Hickenlooper gives "reprieve" to murderer Nathan Dunlap
With the hornets nest of conservative and libertarian anger which Colorado Governor John "I'm a moderate" Hickenlooper stirred up by supporting a raft of anti-gun legislation in this once-red state, I thought there was little chance he would pardon or commute the sentence of Nathan Dunlap. Particularly since Hickenlooper made sure that a bill ending the death penalty in Colorado did not get a vote in the state legislature.
Today, with a "temporary reprieve," the governor may have just done the politically unthinkable: He has made it possible for a Republican to beat him in 2014.

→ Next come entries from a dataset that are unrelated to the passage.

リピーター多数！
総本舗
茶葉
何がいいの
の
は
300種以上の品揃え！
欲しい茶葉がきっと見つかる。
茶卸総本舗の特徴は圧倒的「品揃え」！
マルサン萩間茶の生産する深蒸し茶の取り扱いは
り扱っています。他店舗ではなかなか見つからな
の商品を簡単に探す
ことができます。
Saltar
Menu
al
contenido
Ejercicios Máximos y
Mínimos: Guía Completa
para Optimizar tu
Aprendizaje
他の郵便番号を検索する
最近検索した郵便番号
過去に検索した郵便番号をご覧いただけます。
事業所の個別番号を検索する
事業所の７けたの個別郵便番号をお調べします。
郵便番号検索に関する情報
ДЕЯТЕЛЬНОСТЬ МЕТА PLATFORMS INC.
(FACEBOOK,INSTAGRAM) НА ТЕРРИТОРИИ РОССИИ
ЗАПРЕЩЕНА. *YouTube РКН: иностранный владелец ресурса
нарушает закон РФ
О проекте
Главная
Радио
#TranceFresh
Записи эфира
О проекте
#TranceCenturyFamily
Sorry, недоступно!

Nathan Dunlap shot five people, killing four of them, in a Chuck E. Cheese restaurant in Aurora, Colorado in 1996. He later said that killing the people was "better than sex."
Hickenlooper says that the time since the conviction has given "the benefit of information that exposes an inequitable system." Whether or not the system is inequitable is not relevant. There is no question as to Dunlap's guilt. Zero, nada, zilch. He did it, and he was proud of it.
He deserves to die.
Furthermore, if Dunlap doesn't deserve death, then what is the purpose of having a death penalty in Colorado?
How about also pardoning the other people on death row here, including one who murdered the son of Colorado State Representative Rhonda Fields?
As usual, Hickenlooper wants to have it both ways: By doing this by executive order, and as reprieve, it means a future governor could undo today's move and send Nathan Dunlap to his just reward unless Hickenlooper does something more permanent before leaving office.
My prediction: This will make many Coloradoans, not just Republicans, extremely angry. And it will cause several Republican gubernatorial hopefuls who had been on the sidelines because Hickenlooper had seemed extremely difficult to beat now put their hats in the ring. The number one campaign slogan for the eventual Republican nominee: "I promise that Nathan Dunlap will get what he deserves."
One thing which occurred to me when the anti-gun legislation was being shoved down the throats of unwilling Coloradoans was this: Hickenlooper is aiming to get a high-paying job working for Michael Bloomberg.
Today's events make me think I may not have been unduly conspiracy-minded after all.
John Hickenlooper just stabbed his state, and the justice system, in the back. Now it's time to hope that voters do the same to his political career in 18 months, and return this state to some sense of sanity.